Modi’s call for a self-reliant India has been echoed by Home Minister Amit Shah, the cabinet’s unofficial No. 2, in a television interview. If Indians don’t buy foreign-made goods, the economy will see a jump, he said. The strategy — although it’s too nebulous yet to call it that — has a geopolitical element. A military standoff with China is under way, apparently triggered by India’s completion of a road and bridge near the common border in the tense Himalayan region of Ladakh. It’s very expensive to fight even a limited war there. With India’s economy flattened by COVID, New Delhi may be looking for ways to restore the status quo and send Beijing a signal.

Economic boycotts, such as Chinese consumers’ rejection of Japanese goods over territorial disputes in the East China Sea, are well understood as statecraft.
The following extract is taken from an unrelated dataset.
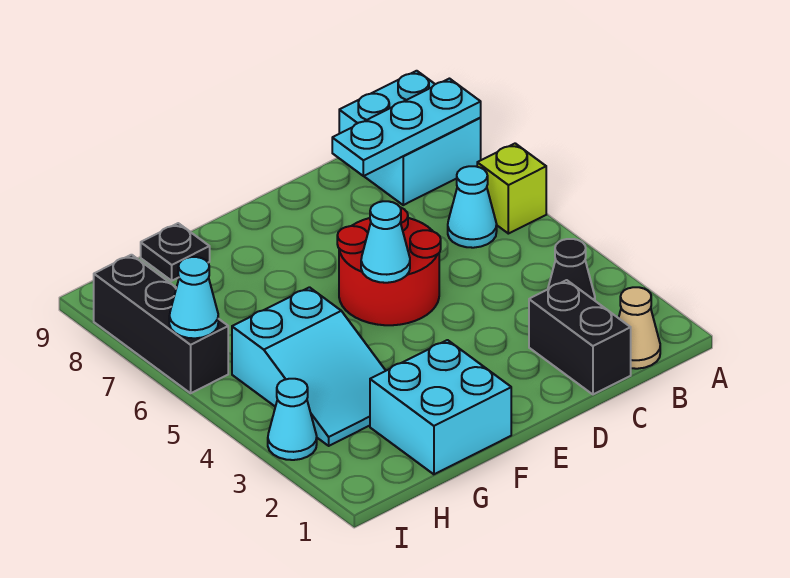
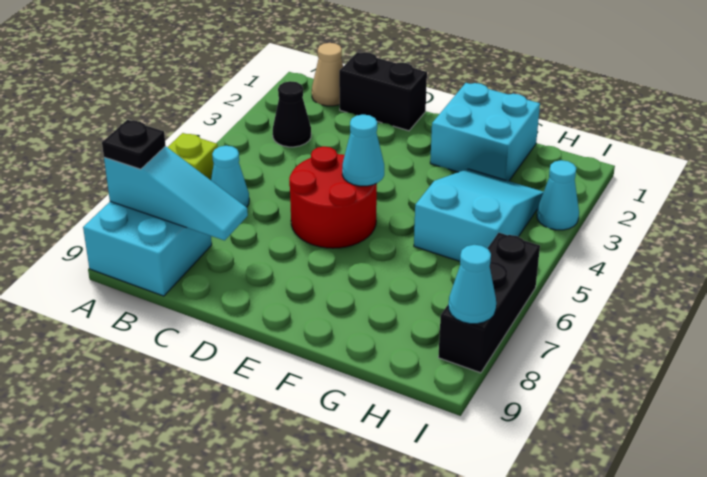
cyan plate A8:C8 level 2 -> cyan slope A8:C8 level 2 top A
black brick C1:C2 level 1 -> black brick C1:D1 level 1
black plate G9 level 1 -> black plate A8 level 3
cyan cone I6 level 2 -> cyan cone I8 level 2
In these times, it’s not even necessary to name an enemy. An undercurrent of popular anger against China, the source of both the virus and India’s biggest bilateral trade deficit, is supposed to do the job. But is it ever that easy?

A hastily introduced policy to stock only local goods in police and paramilitary canteens became a farcical exercise after the list of banned items ended up including products by the local units of Colgate-Palmolive Co., Nestle SA, and Unilever NV, which have had significant Indian operations for between 60 and 90 years, as well as Dabur India Ltd., a New Delhi-based maker of Ayurveda brands. The since-withdrawn list demonstrates the practical difficulty of bureaucrats trying to find things in a globalized world that are 100% indigenous.

Free-trade champions fret that the prime minister, whom they saw as being on their side six years ago, is acting against their advice to dismantle statist controls on land, labor and capital to help make the country more competitive. Engage with the world more, not less, they caution. But Modi also has to satisfy the Rashtriya Swayamsevak Sangh, the umbrella Hindu organisation that gets him votes. Its backbone of small traders, builders and businessmen — the RSS admits only men — was losing patience with the anemic economy even before the pandemic. Now, they’re in deep trouble, because India’s broken financial system won’t deliver even state-guaranteed loans to them.

The U.S.-China tensions — over trade, intellectual property, COVID responsibility and Hong Kong’s autonomy — offer a perfect backdrop. A dire domestic economy and trouble at the border provide the foreground. Big business will dial economic nationalism up and down to hit a trifecta of goals: Block competition from the People's Republic; make Western rivals fall in line and do joint ventures; and tap deep overseas capital markets. The first goal is being achieved with newly placed restrictions on investment from any country that shares a land border with India. The second aim is to be realized by corporate lobbying to influence India's whimsical economic policies. As for the third objective, with the regulatory environment becoming tougher for U.S.-listed Chinese companies like Alibaba Group Holding Ltd., an opportunity may open up for Indian firms.

All this may bring India Shenzhen-style enclaves of manufacturing and trade, but it will concentrate economic power in fewer hands, something that worries liberals. They’re moved by the suffering of India’s low-wage workers, who have borne the brunt of the COVID shutdown. But when their vision of a more just society and fairer income distribution prompts them to make common cause with the ideological Left, they’re quickly repelled by the Marxist voodoo that all cash, property, bonds and real estate held by citizens or within the nation “must be treated as national resources available during this crisis.” Who will invest in a country that does that instead of just printing money?

At the same time, when liberals look to the business class, they see a sudden swelling of support for ideas like a universal basic income. They wonder if this isn’t a ploy by industry to outsource part of the cost of labor to the taxpayer. Slogans like Modi’s vocal-for-local stir the pot and thicken the confusion. The value-conscious Indian consumer couldn’t give two hoots for calls to buy Indian, but large firms will know how to exploit economic nationalism. One day soon, I’ll get my mangoes — from them.